The dissonance and tonal ambiguity that the left hand desperately tries to mask from here shows us how hard our government tries to conceal vital information from the public. Let us look at this 2019 article from the Times of India which shows us how the government did not release the 2017-18 consumer expenditure survey due to “data quality issues”. This was after a news report survey had shown that rural area consumption had slumped the most in the past 4 decades in 2017.
While India is so focussed on her GDP, we hardly question the other indexes of measuring a country’s growth such as the unemployment and poverty rates. But, what is our unemployment and poverty rate?
(Below: The Business Standard)
(Below: The Indian Express)
Well, that would be a great question indeed. The 2017-18 poverty reports have been delayed while the Fudging poverty data has not seen a single official release since the 2011.
The only reason a government, or any higher authority would conceal vital information such as this requires no explanation. To tarnish the picture perfect image of a country is never on any governing body’s to do list in our world today, more so in our country. What used to be referred to as information before has today become a form of ‘threat’.
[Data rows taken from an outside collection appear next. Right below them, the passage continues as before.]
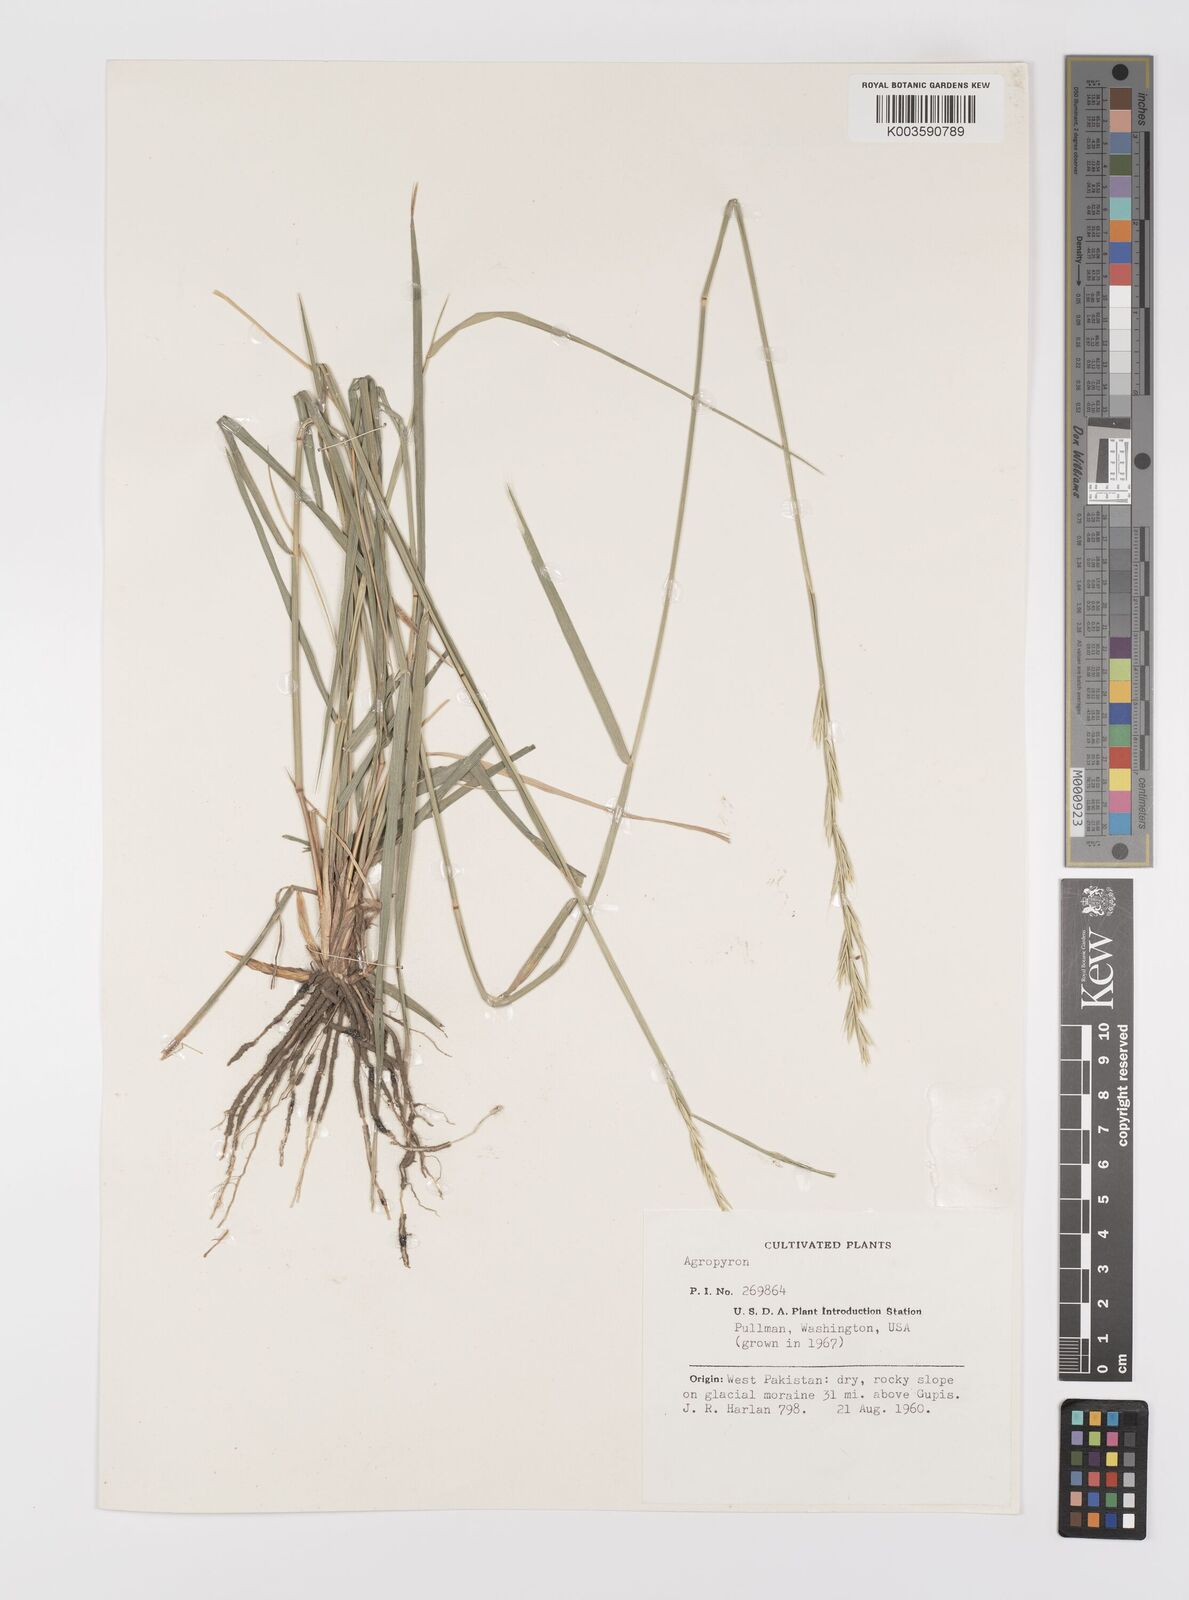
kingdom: Plantae
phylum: Tracheophyta
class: Liliopsida
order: Poales
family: Poaceae
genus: Elymus
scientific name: Elymus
Rachmaninoff’s sudden mood swings in his Prelude in G Minor; shifting from loud to soft, brutal to brittle parallels the policy whiplash that destroys investor confidence and public trust in India. Be it demonetization or the sudden farm laws of 2020- one thing all these policies prove is that the common people of our country are vulnerable.
For instance the 3 Farm Laws of 2020 encouraged private trade by allowing farmers to sell outside the APMC markets, legalised contractual farming which allowed big corporations to exploit small farmers and removed cereals, pulses, onions and potatoes from the essential commodities list- making companies free to hoard goods, causing price hikes and hurting consumers.
It took a year of relentless protests and unrest by the farmers for those laws to be repealed next year in November 2021, however the fact remains. The government is against the common people of our country.
The prelude has a very quick, subdued and fading end. Whilst powerful authoritarian institutions love to carry on the facade, reality cannot be hidden forever. And when reality comes crashing in, the left hand Ostinado fails to keep the right hand, or the voices of the people, in check. It all comes tumbling down all too sudden after which the charade finally ends.
As the rich grow richer, the middle class sinks, the Gini coefficient worsens and the working class gets even more disempowered, we must ask ourselves: how far are we from those final moments—when the relentless ostinato finally breaks, the government loses its grip on data and narrative, and, like in Rachmaninoff’s closing bars, the illusion of control collapses into silence—and the people, finally, are heard.